Der Reitsport ist ein ästhetischer Sport, das Gesamtbild von Pferd und Reiter muss stimmen. Das ist eine Aussage, die man vielleicht schon einmal gehört hat. Doch wer entscheidet eigentlich, was ästhetisch ist, und was nicht? Unser Reitsport ist ein Sport, den wir nur dank eines anderen Lebewesens ausüben können. Den Pferden verdanken wir es, dass wir uns überhaupt Reitsportler nennen dürfen, denn sie dulden uns auf ihrem Rücken.

Zu schwer zum Reiten: Bodyshaming oder Tierschutz?

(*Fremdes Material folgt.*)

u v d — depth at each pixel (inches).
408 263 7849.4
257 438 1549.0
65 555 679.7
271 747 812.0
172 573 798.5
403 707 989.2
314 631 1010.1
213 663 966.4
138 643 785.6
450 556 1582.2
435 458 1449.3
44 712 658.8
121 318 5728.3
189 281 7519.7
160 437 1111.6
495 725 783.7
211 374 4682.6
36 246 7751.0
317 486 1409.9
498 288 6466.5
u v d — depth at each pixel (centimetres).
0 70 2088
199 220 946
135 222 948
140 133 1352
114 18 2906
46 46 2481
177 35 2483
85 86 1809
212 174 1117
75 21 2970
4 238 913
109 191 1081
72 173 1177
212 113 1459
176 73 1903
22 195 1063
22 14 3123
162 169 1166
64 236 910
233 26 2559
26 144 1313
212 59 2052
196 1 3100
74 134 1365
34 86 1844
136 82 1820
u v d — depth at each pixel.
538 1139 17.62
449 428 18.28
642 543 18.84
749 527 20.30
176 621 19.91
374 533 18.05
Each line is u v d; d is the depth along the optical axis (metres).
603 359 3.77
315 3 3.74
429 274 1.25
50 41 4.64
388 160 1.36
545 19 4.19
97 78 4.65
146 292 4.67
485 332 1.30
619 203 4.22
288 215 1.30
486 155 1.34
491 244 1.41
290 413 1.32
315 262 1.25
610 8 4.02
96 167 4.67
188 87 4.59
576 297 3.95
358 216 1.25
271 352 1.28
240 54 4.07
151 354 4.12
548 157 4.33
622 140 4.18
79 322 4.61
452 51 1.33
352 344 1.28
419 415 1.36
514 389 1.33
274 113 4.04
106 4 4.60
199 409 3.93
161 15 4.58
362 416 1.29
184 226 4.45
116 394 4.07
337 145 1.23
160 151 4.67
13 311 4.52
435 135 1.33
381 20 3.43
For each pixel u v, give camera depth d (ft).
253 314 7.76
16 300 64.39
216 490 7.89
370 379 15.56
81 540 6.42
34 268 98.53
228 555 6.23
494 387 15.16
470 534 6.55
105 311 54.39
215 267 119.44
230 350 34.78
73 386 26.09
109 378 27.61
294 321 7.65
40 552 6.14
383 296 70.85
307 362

Deswegen ist es auch unsere Pflicht, in jeder Hinsicht auf das Wohlbefinden und die Gesundheit der Tiere Acht zu geben. Deswegen ist es natürlich auch wichtig, dass wir nicht zu viel Gewicht auf den Rücken des Pferdes bringen – denn es gibt mittlerweile zahlreiche Studien, die belegen, dass das kurz- oder langfristige Schäden bei Pferden hervorrufen kann.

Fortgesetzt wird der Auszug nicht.